Flavio Briatore torna a parlare senza filtri sulla gestione della Juventus, fino al suo modo diretto di vivere il successo. In questa intervista esclusiva, l’imprenditore italiano ripercorre le sue scelte, le sue convinzioni e le nuove sfide che lo attendono, con il tono schietto che lo contraddistingue. Flavio Briatore si racconta cosi, con un insolito pudore ai colleghi de Il Corriere dello Sport:
“Sono innamorato del mio lavoro, per questo continuo a ottenere risultati».
“Non c’è nulla di sbagliato – dice –. Sono un imprenditore a tutto tondo, in settori diversi: sport, ristorazione, hospitality”
Alla domanda se abbia mai davvero incontrato la sconfitta, Briatore risponde netto:
“Se c’è stata, non me ne sono accorto. Non ho mai avuto tempo per farne un dramma. Quando migliaia di persone lavorano con te, la responsabilità ti impone di guardare sempre avanti”.
Non crede quindi che le sconfitte facciano crescere più delle vittorie: “Non quando in gioco ci sono tanti collaboratori. Anche negli sport individuali nessuno è davvero solo”
Briatore sulla Juventus e Elkann
Flavio Briatore tifoso della Juventus ha anche parlato dei bianconeri e della gestione attuale:
“John Elkann si nasce, Briatore si diventa. Percorsi diversi: non so quale sia più semplice. Credo che la ami davvero. È un tipo riservato, forse timido. Ferrari e Juve sono parte della sua storia familiare. Probabilmente ha una maggiore inclinazione per la Ferrari: questione di passione e formazione”.

“La Juve è alla terza rivoluzione in tre anni: non va bene. Serve continuità. Se prendi persone sbagliate, vuol dire che a monte manca uno studio serio. Si critica Andrea Agnelli, ma con lui si sono ottenuti risultati eccezionali. Ai tempi di Moggi e Giraudo eravamo fortissimi.

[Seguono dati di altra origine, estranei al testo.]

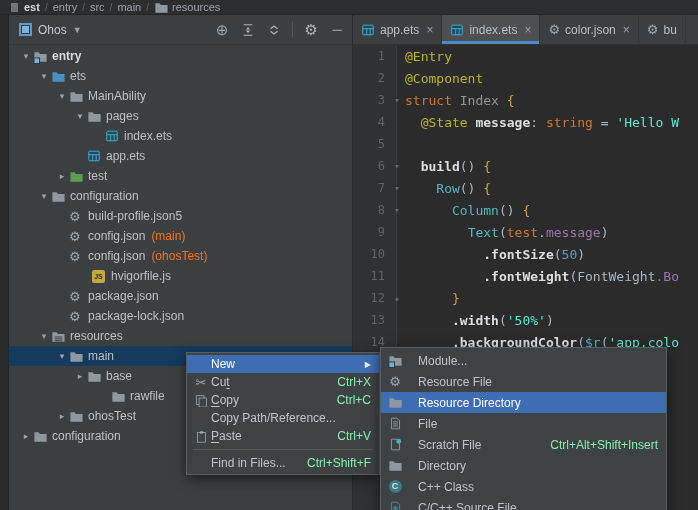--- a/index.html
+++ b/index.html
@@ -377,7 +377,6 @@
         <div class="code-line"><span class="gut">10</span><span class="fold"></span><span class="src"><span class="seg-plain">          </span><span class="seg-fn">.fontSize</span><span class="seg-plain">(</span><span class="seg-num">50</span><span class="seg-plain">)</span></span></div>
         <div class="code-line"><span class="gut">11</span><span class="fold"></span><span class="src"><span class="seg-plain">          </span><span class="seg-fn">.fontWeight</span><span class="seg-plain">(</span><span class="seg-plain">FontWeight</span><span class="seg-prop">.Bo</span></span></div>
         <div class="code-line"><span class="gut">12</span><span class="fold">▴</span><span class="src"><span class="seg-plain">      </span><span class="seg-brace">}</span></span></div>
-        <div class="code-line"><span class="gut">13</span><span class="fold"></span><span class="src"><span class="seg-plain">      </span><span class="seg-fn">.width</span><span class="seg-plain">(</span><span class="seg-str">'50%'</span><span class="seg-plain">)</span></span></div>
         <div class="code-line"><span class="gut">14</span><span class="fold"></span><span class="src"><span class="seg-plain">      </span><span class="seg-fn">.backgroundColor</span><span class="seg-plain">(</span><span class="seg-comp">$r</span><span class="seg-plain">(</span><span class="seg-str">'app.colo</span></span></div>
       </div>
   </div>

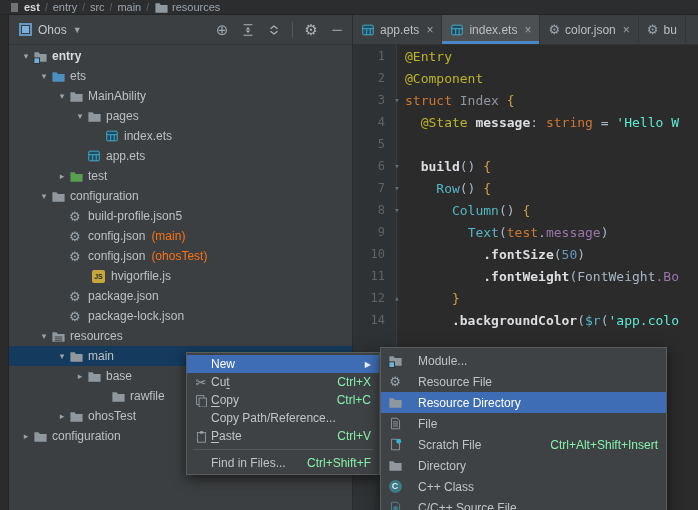--- a/index.html
+++ b/index.html
@@ -82,7 +82,7 @@
   .context-menu { left:186px; top:352px; width:194px; }
   .submenu { left:380px; top:347px; width:287px; z-index:11; }
   .menu-item { height:18px; display:flex; align-items:center; padding:0 8px 0 4px; color:#c0c4c8; cursor:pointer; position:relative; }
-  .submenu .menu-item { height:21px;gap:13px; }
+  .submenu .menu-item { height:21px; }
   .menu-item.hl { background:#3e6db5; color:#ffffff; }
   .mi-ico { width:20px; flex:none; display:flex; align-items:center; justify-content:center; }
   .mi-label { flex:1; white-space:nowrap; }

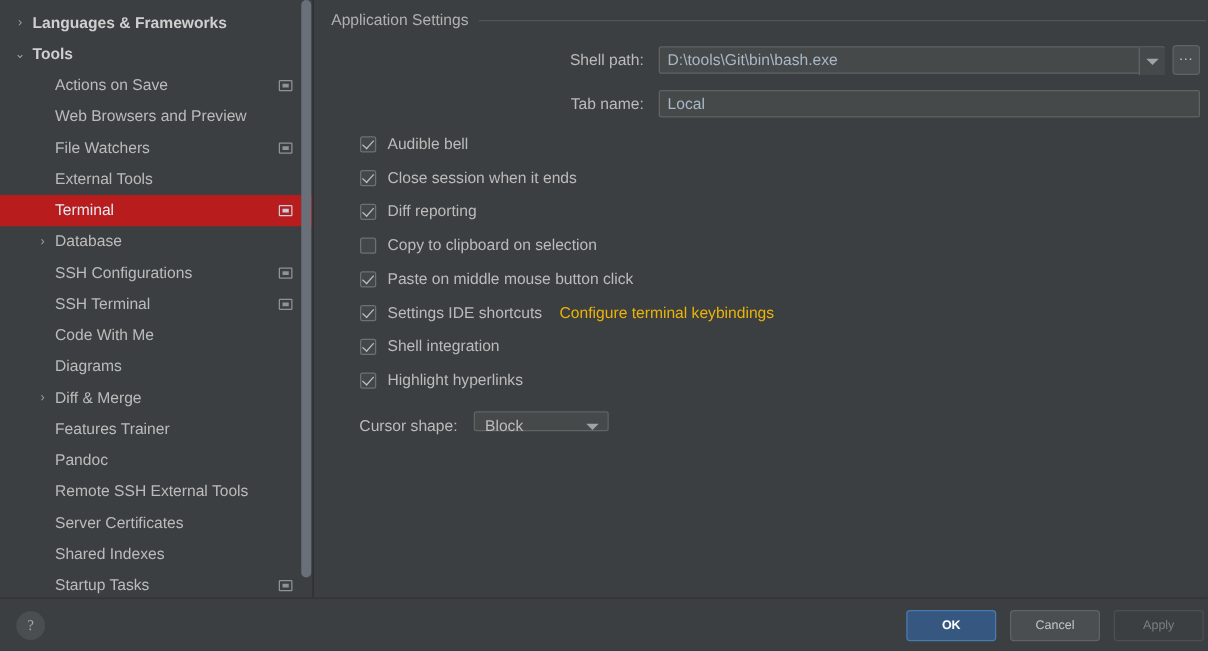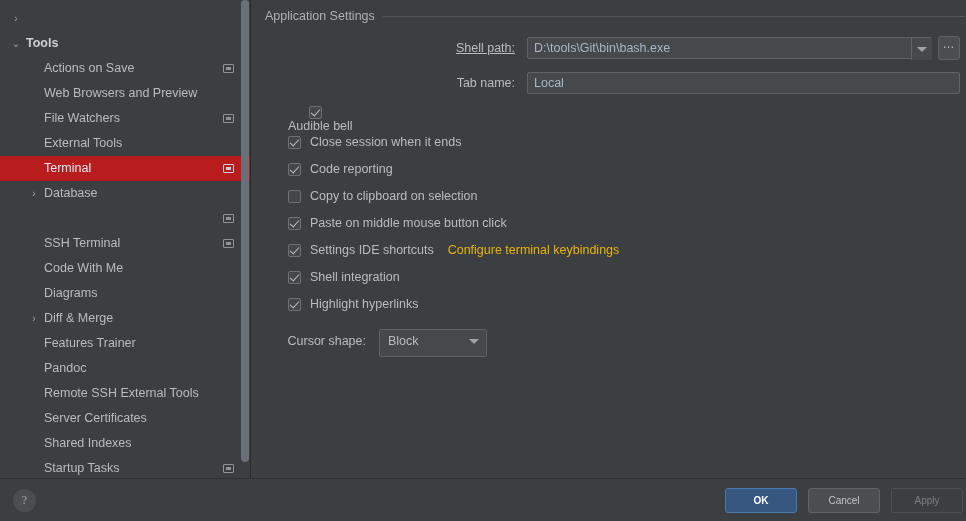--- a/index.html
+++ b/index.html
@@ -286,6 +286,7 @@
       </div>
       <div class="tree-row lvl1 bold">
         <span class="chev">›</span>
+        <span class="label">Languages &amp; Frameworks</span>
       </div>
       <div class="tree-row lvl1 bold">
         <span class="chev">⌄</span>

Oggi comandano Inter e Napoli“.
Tennis, Briatore su Sinner
Sulla polemica con i napoletani dopo la frase su Sinner:
«Parliamo di cose serie, non di battute».
Su Jannik Sinner: «È nato a cinque chilometri dal confine: poteva essere austriaco. Dovremmo ringraziare il destino. Rappresenta l’Italia nel mondo, e ci preoccupiamo della sua residenza o della Davis? È concentratissimo: non va a Sanremo…».